Detroit Reentry Center (RRF)
- Interactive map of Detroit Reentry Center (RRF)
- Location: Detroit, Michigan; 42°25′31″N 83°03′43″W﻿ / ﻿42.42528°N 83.06194°W;
- Status: Closed
- Security class: Level II
- Opened: 1991
- Closed: January 9th 2021
- Managed by: Michigan Department of Corrections
- Warden: Ken Romanowski
- Website: Official website

= Detroit Reentry Center =

Former prison in Michigan, United States

Detroit Reentry Center (RRF), previously the Ryan Correctional Facility, was a prison of the Michigan Department of Corrections located in eastern Detroit, Michigan. It is adjacent to the Detroit Detention Center.

==History==
It opened in 1991 as the Ryan Correctional Facility. The area was previously used by DaimlerChrysler to store automobiles.

An escape from Ryan occurred on August 21, 1994, with ten prisoners escaping. Nine prisoners were recaptured and according to authorities one died of a drug overdose. On Monday August 29, 1994 a group of about 500 area residents held a meeting in the W.L. Bonner Cultural Center about the prison, and the residents decided that they needed to have the prison closed. The residents said that, prior to the prison's construction, the state had said that "harden" and "violent" criminals would not be held in that facility. On November 5, 1994, about sixteen members of the Krainz Woods Neighborhood Organization, including at least eight elderly people, demonstrated in front of the Ryan Correctional Facility, saying that the state did not implement promised measures, improving neighborhood lighting, hiring employees from the neighborhood, and implementing a grant to pay for security doors on the houses of the residents.

In March 1995 a dialysis unit opened.

In May 2012 the Michigan Department of Corrections announced a plan to convert the Ryan facility from a regular prison to a parole violator facility and to close the former parole office near Caro and to move the parole office inside the Ryan facility. The state said that Ryan had an early operation cost of $35.4 million as a regular corrections facility but would cost $23 million to operate per year as a re-entry center. The state announced that the Detroit Parole Office would relocate to be inside the Ryan facility and that the Tuscola Residential Re-entry program previously located in Caro would be relocated to Detroit. In May 2012 the prison had 365 employees; the change would reduce the number to 157, because the parole office would house prisoners with fewer security requirements. The state planned to send 1,000 prisoners to a prison that is re-opening in Muskegon, the Muskegon Correctional Facility. Russ Marlan, a spokesperson for MDOC, said that the main reason for the move was to increase space for parole violators to Detroit so that, in case of a violation, the state would not have to release them anyway or to transport them to Jackson.
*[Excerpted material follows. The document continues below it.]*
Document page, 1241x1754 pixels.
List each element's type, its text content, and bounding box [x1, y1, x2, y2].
Detroit at the time had over half of the 20,000 parolees in the state correctional system.

Glenn S. Anderson, a Michigan state senator from Westland, said that the plan should not proceed because the prisoners would become discipline problems since it is too far for family members to come visit them. Anderson called the plan "another attack on Detroit." Anderson further argued that the prison is among the most efficient prisons in the state prison system and is one of the newest. Marlan said that because the prison is in a residential area and because the prison houses fewer prisoners, its operating costs are higher than the costs of the Muskegon prison.
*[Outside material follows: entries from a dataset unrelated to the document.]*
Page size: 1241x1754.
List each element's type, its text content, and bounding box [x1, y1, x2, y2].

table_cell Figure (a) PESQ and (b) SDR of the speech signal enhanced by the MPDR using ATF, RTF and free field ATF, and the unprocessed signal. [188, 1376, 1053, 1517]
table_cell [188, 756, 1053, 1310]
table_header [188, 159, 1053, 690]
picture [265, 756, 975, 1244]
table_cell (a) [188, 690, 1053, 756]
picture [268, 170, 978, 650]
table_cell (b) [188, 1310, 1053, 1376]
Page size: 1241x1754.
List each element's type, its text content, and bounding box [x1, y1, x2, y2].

Dawson Bell of the Detroit Free Press said that "[t]he announcement was nevertheless greeted with skepticism by some department employees and others who had been encouraged by reports earlier this week that Ryan might remain open as a prison, while the shuttered Mound Facility next door was converted for use as a parolee detention center." Marlan said that it would have been too expensive to re-open Mound and convert it into a parole violator facility so MDOC decided not to do it. Anderson argued that it would have made more sense to put a parole facility at Mound instead of at Ryan. Bell said "A Facebook page for Michigan Corrections Organization members, the prison system's largest union, was filled with complaints Thursday afternoon about the disruption the changes will bring to workers' lives, and predictions that the claimed efficiencies will not materialize."

==Facility==
The prison is located in eastern Detroit, Michigan, adjacent to the Krainz Woods community. It is on a 39 acre plot of land located off of Ryan Road, on the western side of a 78 acre area that also houses the Detroit Detention Center. The Reentry Center and Mound share maintenance and warehouse functions. The prison, as a re-entry center, was to have 400 short term slots for parole violators and 160 residential re-entry slots for parolees. The state also planned to have room for an additional 400 parolees or parole violators.

The prison itself has housing facilities, vocational instruction facilities, educational facilities, security facilities, administrative offices, a health clinic, and food service areas. It also houses a dialysis unit, which serves 44 prisoners. A 6 ft landscaped berm with deciduous and evergreen trees separated the prison from the surrounding area. The perimeter has two 12 ft fences and a buffer fence. In addition the prison houses gun towers, razor-ribbon wire, and electronic detection systems.

==Closing==
It was announced in October 2020 that the facility would close citing fewer prisoners and other changes, in January 2021.